TASKS TO PERFORM –
A – Can you copy, word for word, the part of the forum post about an unplanned pregnancy that opens with the words containing "I am totally" and closes with "extra bedroom needed."?
B – Using the forum post about an unplanned pregnancy, what are the answers to these questions?
(i) How old are the poster's two daughters?
(ii) What did the poster feel on taking the test?
(iii) What does the poster say they can afford to do to the house?

PROVIDED TEXT –
==*==
This topic is for sharing experiences of pregnancy choices; to debate the ethics of termination, visit our Politics or Chat forums.

Triggar warning abortion

19 replies

Arren12 · 08/10/2021 08:27

I am a mum of two wonderful girls who are 8 and 4. My eldest child is disabled. I also have a lovely big dog.

I found out a few days ago I am pregnant. This was not planned and was a contraception failure. I was not surprised as such because I had symptoms and I conceived my first on the pill.

When I took the test I felt nothing. Not sad or happy or scared just nothing.

I am totally 50/50 as to if I can keep this pregnancy and its causing me so much torment.

My main reason for not continuing is that 3 children are hard work im told. We already feel stretched with our two. I feel this immense guilt that I'm taking my time and resources away from my current children. I want to make sure they never feel left out and I can give them the best life possible. Having a third means id be even more stretched with time and more tired than I am. My current children do not sleep well.

Financially we would be fine. We are not rich by any means but we would not hugely struggle. We have a big enough car. We have a decent house in a decent area and can afford to extend to create the extra bedroom needed.

My husband feels exactly the same as me. He is on the one hand worried about how we would manage our time and we absolutely adore our children as everyone does and want them to have our time, patience and feel included. Hes also worried that while we wouldn't struggle Financially we would not be as comfortable and not have as much to give our current children. He also likes the idea of another little one. Its so hard.
==*==
STUDY MATERIAL –
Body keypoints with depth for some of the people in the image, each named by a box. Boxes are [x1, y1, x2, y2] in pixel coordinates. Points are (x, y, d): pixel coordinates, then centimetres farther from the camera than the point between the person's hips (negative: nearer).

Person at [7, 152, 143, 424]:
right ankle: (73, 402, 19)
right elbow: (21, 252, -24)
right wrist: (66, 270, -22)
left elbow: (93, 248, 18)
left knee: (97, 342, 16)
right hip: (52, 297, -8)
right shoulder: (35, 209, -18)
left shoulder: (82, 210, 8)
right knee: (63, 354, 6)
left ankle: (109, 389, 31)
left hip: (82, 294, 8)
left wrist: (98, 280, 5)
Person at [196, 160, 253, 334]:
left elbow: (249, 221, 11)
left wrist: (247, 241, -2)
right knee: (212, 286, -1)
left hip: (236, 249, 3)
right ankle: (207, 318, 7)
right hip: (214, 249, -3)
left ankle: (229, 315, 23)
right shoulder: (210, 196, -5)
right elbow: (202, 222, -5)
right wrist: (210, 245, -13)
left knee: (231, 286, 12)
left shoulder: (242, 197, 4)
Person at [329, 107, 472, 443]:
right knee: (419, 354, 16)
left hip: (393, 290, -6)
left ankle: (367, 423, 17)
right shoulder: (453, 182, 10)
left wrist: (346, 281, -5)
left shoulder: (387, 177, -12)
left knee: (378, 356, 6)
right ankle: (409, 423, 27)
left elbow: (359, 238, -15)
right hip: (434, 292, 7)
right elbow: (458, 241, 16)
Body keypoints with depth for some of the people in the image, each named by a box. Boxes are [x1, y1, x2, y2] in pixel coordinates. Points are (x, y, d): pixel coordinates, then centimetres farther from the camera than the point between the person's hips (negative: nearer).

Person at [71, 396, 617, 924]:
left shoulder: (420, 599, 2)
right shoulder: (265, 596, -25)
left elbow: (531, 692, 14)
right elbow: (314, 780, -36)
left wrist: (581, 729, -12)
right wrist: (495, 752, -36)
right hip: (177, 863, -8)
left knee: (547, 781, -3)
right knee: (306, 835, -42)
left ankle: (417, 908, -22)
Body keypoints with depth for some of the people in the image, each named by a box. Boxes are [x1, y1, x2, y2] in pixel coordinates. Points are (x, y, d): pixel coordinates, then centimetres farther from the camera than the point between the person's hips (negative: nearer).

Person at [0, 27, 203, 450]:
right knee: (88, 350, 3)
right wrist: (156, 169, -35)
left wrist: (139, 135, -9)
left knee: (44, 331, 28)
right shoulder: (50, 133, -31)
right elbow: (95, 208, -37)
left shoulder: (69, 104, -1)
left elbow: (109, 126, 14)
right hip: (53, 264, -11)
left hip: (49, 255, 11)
==*==
ANSWERS FOR EACH ITEM –
A –
I am totally 50/50 as to if I can keep this pregnancy and its causing me so much torment.

My main reason for not continuing is that 3 children are hard work im told. We already feel stretched with our two. I feel this immense guilt that I'm taking my time and resources away from my current children. I want to make sure they never feel left out and I can give them the best life possible. Having a third means id be even more stretched with time and more tired than I am. My current children do not sleep well.

Financially we would be fine. We are not rich by any means but we would not hugely struggle. We have a big enough car. We have a decent house in a decent area and can afford to extend to create the extra bedroom needed.

B –
(i) 8 and 4
(ii) Nothing: not sad, happy or scared
(iii) Extend it to create the extra bedroom needed